Lunch with Andrew Edgecliffe-Johnson 2009[edit]

  • It’s a simple answer. That’s my life. That’s what I expect. Right? That is because of who I am and that is because of the life of the family within which I’ve been brought up. So to me this state of affairs is not extraordinary. To anybody else who looks in, they think I’m bloody mad! But that’s what we do.
    • Dinner with the FT: Prince Andrew] Andrew Edgecliffe-Johnson Financial Times 23 October 2009.
    • Prince Andrew describing his view of the his role as a member of the Royal Family fulfilling over 500 engagements a year.

Prince Andrew & the Epstein Scandal[edit]

  • [T]he people that I met and the opportunities that I was given to learn either by him or because of him were actually very useful.
  • I kick myself for, on a daily basis, because it was not something that was becoming of a member of the royal family [...] And we try and uphold the highest standards and practices and I let the side down, simple as that.
  • If you're a man it is a positive act to have sex with somebody [...] You have to … take some sort of positive action and so therefore if you try to forget it’s very difficult to try and forget a positive action and I do not remember anything.
  • [Explaining that he could not have had sex with Virginia Giuffre at the London home of Ghislaine Maxwell] I was with the children and I’d taken Beatrice to a Pizza Express in Woking for a party at I suppose four or five in the afternoon. And then because the duchess [Sarah Ferguson] was away, we have a simple rule in the family that when one is away the other is there.
  • [Explaining why he stayed at the New York home of Epstein, a convicted child sex offender, in 2010.] It was a convenient place to stay... At the end of the day, with the benefit of all the hindsight one can have, it was definitely the wrong thing to do. But at the time, I felt it was the honourable and right thing to do. And I admit fully that my judgment was probably coloured by my tendency to be too honourable but that is just the way it is.

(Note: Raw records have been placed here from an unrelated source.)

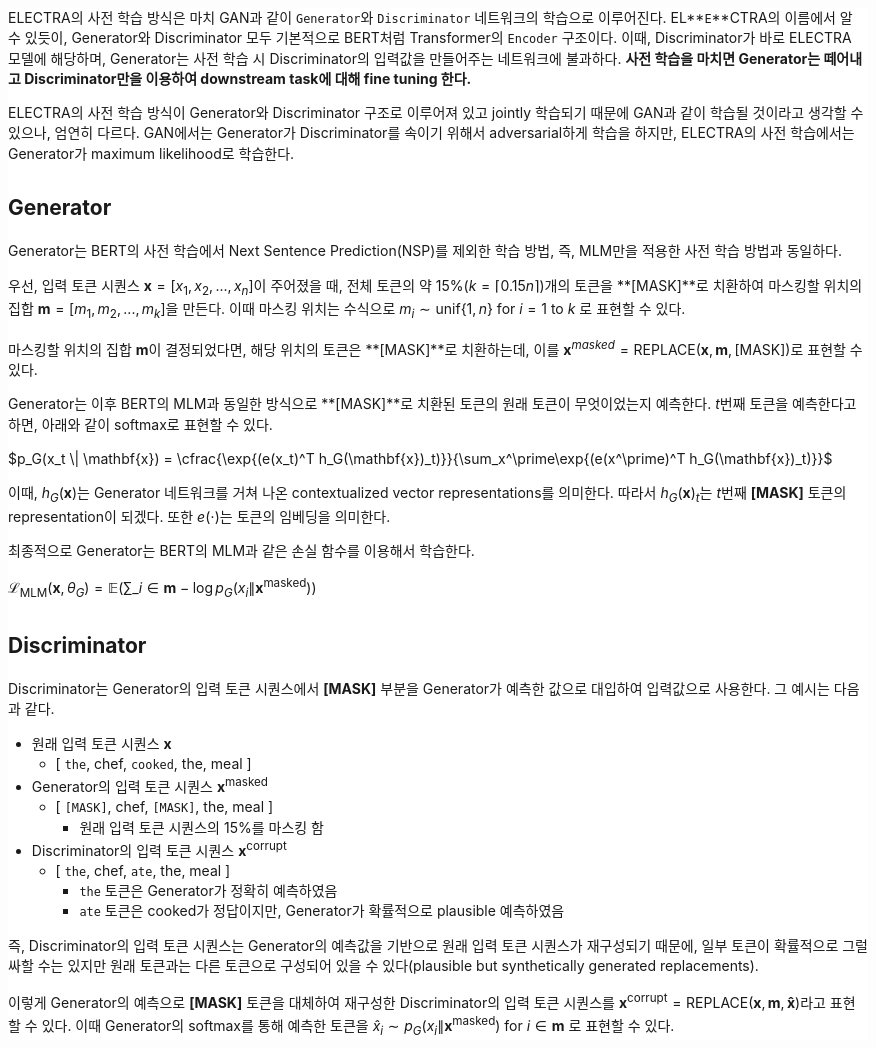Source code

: ELECTRA의 사전 학습 방식은 마치 GAN과 같이 `Generator`와 `Discriminator` 네트워크의 학습으로 이루어진다. EL**`E`**CTRA의 이름에서 알 수 있듯이, Generator와 Discriminator 모두 기본적으로 BERT처럼 Transformer의 `Encoder` 구조이다. 이때, Discriminator가 바로 ELECTRA 모델에 해당하며, Generator는 사전 학습 시 Discriminator의 입력값을 만들어주는 네트워크에 불과하다. **사전 학습을 마치면 Generator는 떼어내고 Discriminator만을 이용하여 downstream task에 대해 fine tuning 한다.**

ELECTRA의 사전 학습 방식이 Generator와 Discriminator 구조로 이루어져 있고 jointly 학습되기 때문에 GAN과 같이 학습될 것이라고 생각할 수 있으나, 엄연히 다르다. GAN에서는 Generator가 Discriminator를 속이기 위해서 adversarial하게 학습을 하지만, ELECTRA의 사전 학습에서는 Generator가 maximum likelihood로 학습한다.

## Generator

Generator는 BERT의 사전 학습에서 Next Sentence Prediction(NSP)를 제외한 학습 방법, 즉, MLM만을 적용한 사전 학습 방법과 동일하다.

우선, 입력 토큰 시퀀스 $\mathbf{x}=[x_1, x_2, ... , x_n]$이 주어졌을 때, 전체 토큰의 약 15%($k=\lceil 0.15n \rceil$)개의 토큰을 **[MASK]**로 치환하여 마스킹할 위치의 집합 $\mathbf{m}=[m_1, m_2, ..., m_k]$을 만든다. 이때 마스킹 위치는 수식으로 $m_i \sim \text{unif}\{1, n\} \text{ for } i=1 \text{ to }k$ 로 표현할 수 있다.

마스킹할 위치의 집합 $\mathbf{m}$이 결정되었다면, 해당 위치의 토큰은 **[MASK]**로 치환하는데, 이를 $\mathbf{x}^{masked}=\text{REPLACE}(\mathbf{x}, \mathbf{m}, \text{[MASK]})$로 표현할 수 있다.

Generator는 이후 BERT의 MLM과 동일한 방식으로 **[MASK]**로 치환된 토큰의 원래 토큰이 무엇이었는지 예측한다. $t$번째 토큰을 예측한다고 하면, 아래와 같이 softmax로 표현할 수 있다.

$p_G(x_t \| \mathbf{x}) = \cfrac{\exp{(e(x_t)^T h_G(\mathbf{x})_t)}}{\sum_x^\prime\exp{(e(x^\prime)^T h_G(\mathbf{x})_t)}}$

이때, $h_G(\mathbf{x})$는 Generator 네트워크를 거쳐 나온 contextualized vector representations를 의미한다. 따라서 $h_G(\mathbf{x})_t$는 $t$번째 **[MASK]** 토큰의 representation이 되겠다. 또한 $e(\cdot)$는 토큰의 임베딩을 의미한다.

최종적으로 Generator는 BERT의 MLM과 같은 손실 함수를 이용해서 학습한다.

$\mathcal{L}_\text{MLM} (\mathbf{x}, \theta_G) = \mathbb{E}\bigg( \sum\_{ i \in \mathbf{m} } -\log{p_G(x_i \| \mathbf{x}^{\text{masked}})} \bigg)$

## Discriminator

Discriminator는 Generator의 입력 토큰 시퀀스에서 **[MASK]** 부분을 Generator가 예측한 값으로 대입하여 입력값으로 사용한다. 그 예시는 다음과 같다.

- 원래 입력 토큰 시퀀스 $\mathbf{x}$
    - [ `the`, chef, `cooked`, the, meal ]
- Generator의 입력 토큰 시퀀스 $\mathbf{x}^{\text{masked}}$
    - [ `[MASK]`, chef, `[MASK]`,  the, meal ]
        - 원래 입력 토큰 시퀀스의 15%를 마스킹 함
- Discriminator의 입력 토큰 시퀀스 $\mathbf{x}^{\text{corrupt}}$
    - [ `the`, chef, `ate`, the, meal ]
        - `the` 토큰은 Generator가 정확히 예측하였음
        - `ate` 토큰은 cooked가 정답이지만, Generator가 확률적으로 plausible 예측하였음


즉, Discriminator의 입력 토큰 시퀀스는 Generator의 예측값을 기반으로 원래 입력 토큰 시퀀스가 재구성되기 때문에, 일부 토큰이 확률적으로 그럴싸할 수는 있지만 원래 토큰과는 다른 토큰으로 구성되어 있을 수 있다(plausible but synthetically generated replacements).

이렇게 Generator의 예측으로 **[MASK]** 토큰을 대체하여 재구성한 Discriminator의 입력 토큰 시퀀스를 $\mathbf{x}^{\text{corrupt}}=\text{REPLACE}(\mathbf{x}, \mathbf{m}, \mathbf{\hat{x}})$라고 표현할 수 있다. 이때 Generator의 softmax를 통해 예측한 토큰을  $\hat{x}_i \sim p_G(x_i \| \mathbf{x}^{\text{masked}}) \text{ for } i \in \mathbf{m}$ 로 표현할 수 있다.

About Prince Andrew, Duke of York[edit]

  • Andrew, unfortunately, exhibited classic symptoms of what is scientifically recognised as the Dunning-Kruger effect, the cognitive bias in which people come to believe that they are smarter and more capable than they really are. The combination of minimal self-awareness and dim wattage leads sufferers of this condition to overestimate their own capabilities. Years of enjoying unearned obeisance to his royal position allowed Andrew to bang on with a combination of overweening self-confidence and unchallenged ignorance. It also made him an easy mark for con men and crooks.